Safety Reminders for National Burn Awareness Week
More than 3,000 people will die from burn injuries this year; most due to fires at home. Nearly 100,000 will be burned badly enough to go to the emergency center. Children, elderly and the disabled are most at risk. About 35,000 people injured this year will be children under the age of 15.
February 5th through 11th is National Burn Awareness Week. The American Burn Association, Texas Tech Physicians and the Timothy J. Harnar Regional Burn Center are working together to bring attention to the risk of burns and how to prevent them.
Here are important reminders to help keep you and your family safe.
- The kitchen should be a “no kid zone” while cooking. Try not to use front burners and turn pot handles toward the back so children cannot reach them.
- When using electrical appliances that heat such as an iron, curlers, crock-pots or coffee pots, make sure it and cord are out of reach of children.
- The microwave can be extremely dangerous. Unattended children should never use it to heat liquids. The liquid and bowl become quite hot will burn fingers causing a spill and worse burns.
- Keep matches and lighters out of reach of children. Remember the fireplace can be extremely dangerous. There should be a three-foot “no kid zone” with a protective barrier.
- Smoke alarms save lives. Make sure you get them installed and test them once a month using the test button. Smoke alarms should be placed outside each sleeping area and on every floor including the basement. They should be replaced every 10 years.
- You may only have seconds to get out of a burning house. Older adults are at high risk for burn injuries due to slower reaction time, decreased mobility poor balance, vision and hearing. Should a fire start have a special plan for escape that assists anyone with a disability.
- Set your hot water heater to 120 degree F. A scald burn takes five minutes to occur with water at 120 degrees F but just one second at 140 degrees F.

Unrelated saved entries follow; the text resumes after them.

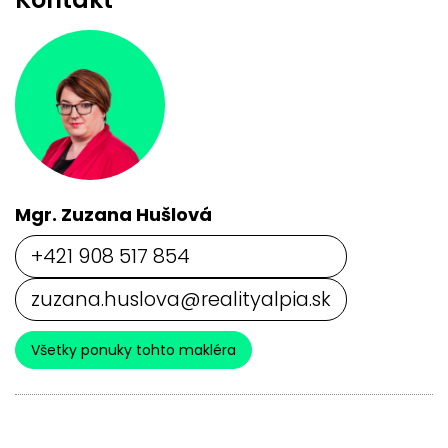
Mgr. Zuzana Hušlová
+421 908 517 854
zuzana.huslova@realityalpia.sk
Všetky ponuky tohto makléra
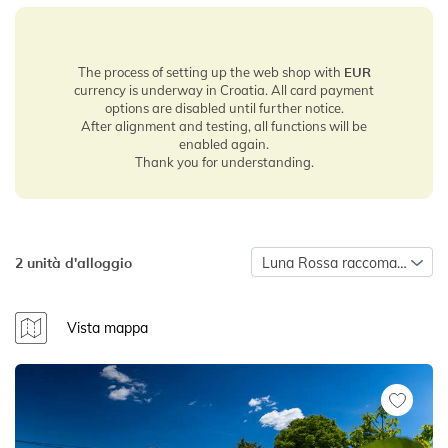
The process of setting up the web shop with
EUR
currency is underway in Croatia. All card payment
options are disabled until further notice.
After alignment and testing, all functions will be
enabled again.
Thank you for understanding.
2 unità d'alloggio
Luna Rossa raccomanda
Vista mappa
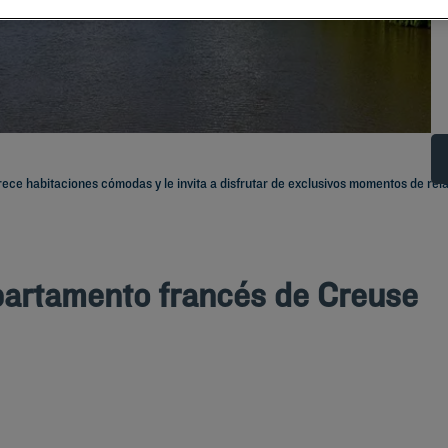
frece habitaciones cómodas y le invita a disfrutar de exclusivos momentos de rela
partamento francés de Creuse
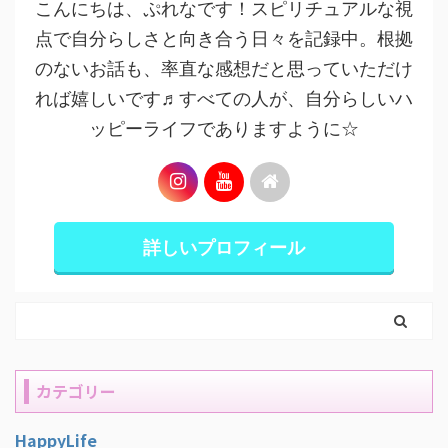
こんにちは、ぷれなです！スピリチュアルな視
点で自分らしさと向き合う日々を記録中。根拠
のないお話も、率直な感想だと思っていただけ
れば嬉しいです♬すべての人が、自分らしいハ
ッピーライフでありますように☆
詳しいプロフィール
カテゴリー
HappyLife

- A pan with grease in it can catch fire while cooking. Grease becomes too hot and can catch fire. If this happens,do not pour water on the flame, do nottry to move the pan or carry it outside, and do not throw baking products on the fire. Flour may look like baking soda but does not behave the same and can make the fire worse. You should turn off the heat, cover the pan with a metal lid, spray with a fire extinguisher or pour baking soda on it, but only if the fire is small.
- Every one should wear close fitting sleeves when cooking. Loose sleeves can dangle over a flame and catch fire.
- Smoking is the No. 1 cause of house fires. Smokers should go outside. Never smoke while lying down or drowsy. Do not smoke under the influence of alcohol or medications that make you fall asleep. Give smokers deep ashtrays. Wet cigarette butts and ashes before throwing them out.
- Check electrical cords for cracks or tears in the cord and do not overload outlets.
- All heaters need a safety space of three feet. Remove anything flammable such as paper, bedding or furniture outside that space.
- Keep burning candles out of reach of children. Never burn candles while sleeping and use sturdy broad based candleholders.
- There is only one safe use of gasoline - fuel for an engine. Do not store any flammable liquids (gasoline, propane, cleaning fluids or paint solvents) near a fire. Never, ever pour gasoline or a flammable liquid on a barbeque grill or open flame.
- Medical oxygen can catch fire. No one should smoke in a house where medical oxygen is used.
- Heating pads and electric blankets should always have timers that shut it off automatically, and they should never be placed directly on the skin.
If you do suffer a burn, remember most minor burns will heal on their own with home treatment. But if you suspect you may have a serious burn, cover your burn with a clean, dry cloth until you can get to a physician. The best help is prevention. Be informed, be smart and be safe.
John Griswold, M.D., from Texas Tech Physicians - Surgery, is also a professor in the Texas Tech University Health Sciences School of Medicine and medical director of the Timothy J. Harnar Regional Burn Center.